In the world of internet searching, Google is unquestionably king.
However it is facing increasing competition from both Facebook, after its recent acquisition of FriendFeed, and Bing. To maintain its market dominance, Google has announced the release of its latest web indexing optimiser, Caffeine.
Content on the web has increased dramatically over the last year with the advent of video, images, news and real-time updates. Consumer expectation has also increased and searchers expect to find the latest relevant publishers and content as soon as they are released.
Google has addressed this demand by re-defining how search engines work.
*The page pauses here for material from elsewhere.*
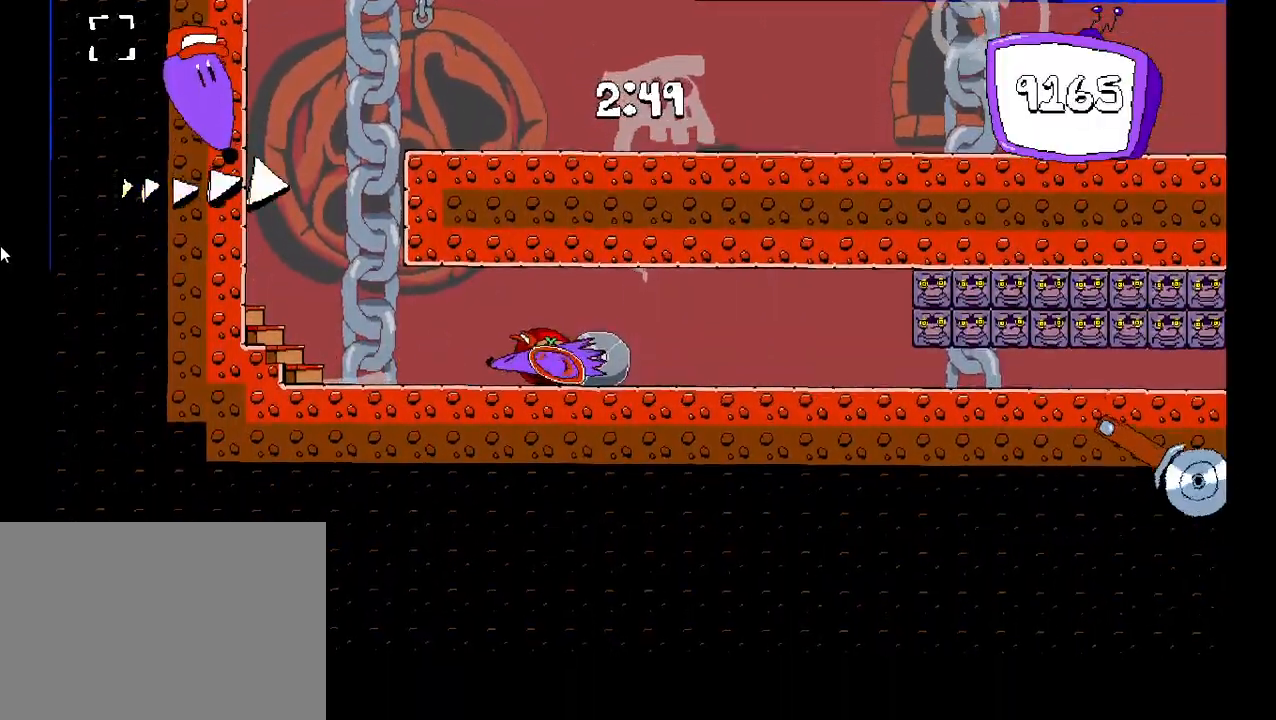
{"keys": ["right", "shift"], "events": [[17, "shift", "down"], [33, "left", "down"], [83, "down", "up"], [250, "z", "down"], [450, "right", "down"], [467, "z", "up"], [483, "left", "up"]]}
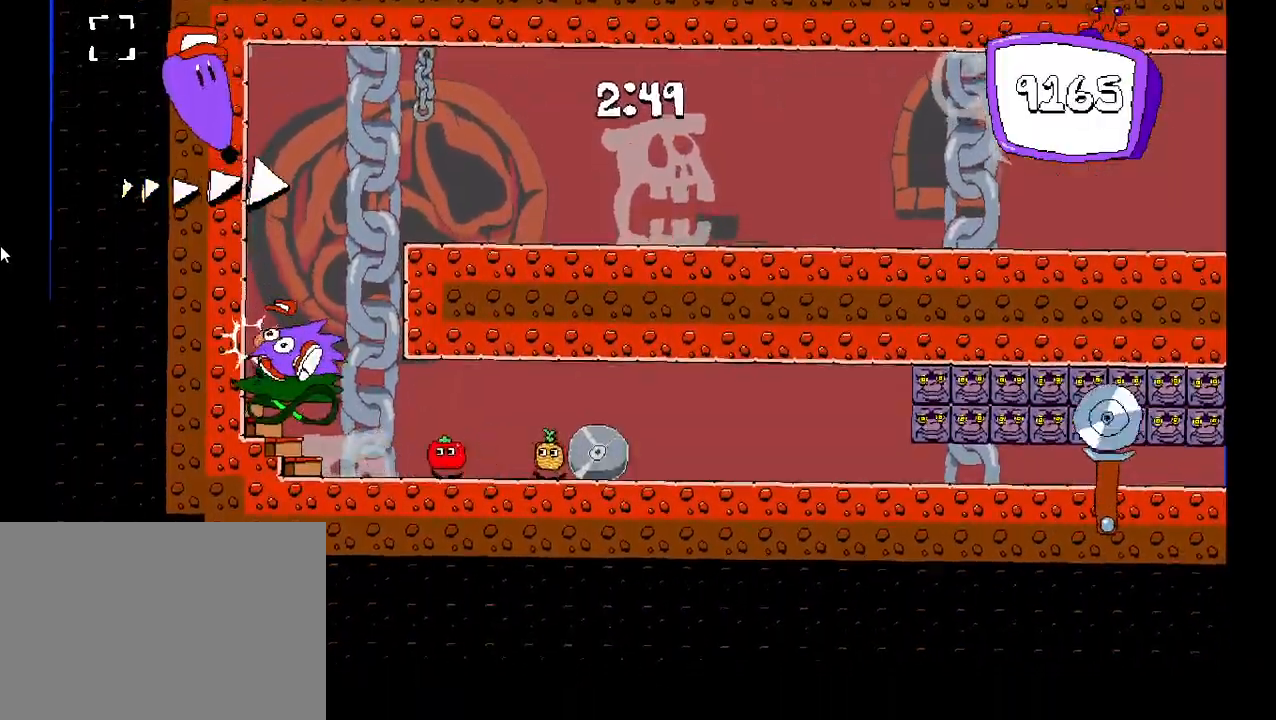
{"keys": ["right"], "events": [[317, "shift", "up"]]}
Search engines are essentially an index of information, similar to what you would find in the appendices of any book: this list of information helps you to pinpoint precisely what you are looking for. However, this information has not, until now, been real-time information.
Google Search was based on a layered index system of stored data: this information was regularly updated, but unfortunately, not all of the layers of information refreshed at the same rate. Because of the huge quantity of data available on Google’s indexed pages, there were inevitable delays between the discovery of new information and its release to searchers.
Caffeine addresses this problem by analysing web content in smaller portions and releasing information globally on a continuous basis.
Every single piece of new information is added to the index instantly, giving the searcher accurate and relevant real-time information as soon as it becomes available. The new optimiser allows Google to analyse in parallel the web content of hundreds of thousands of pages of information each second. The Caffeine database takes up over 100 million gigabytes of storage and can add new information at a rate of several hundred thousands of gigabytes per day.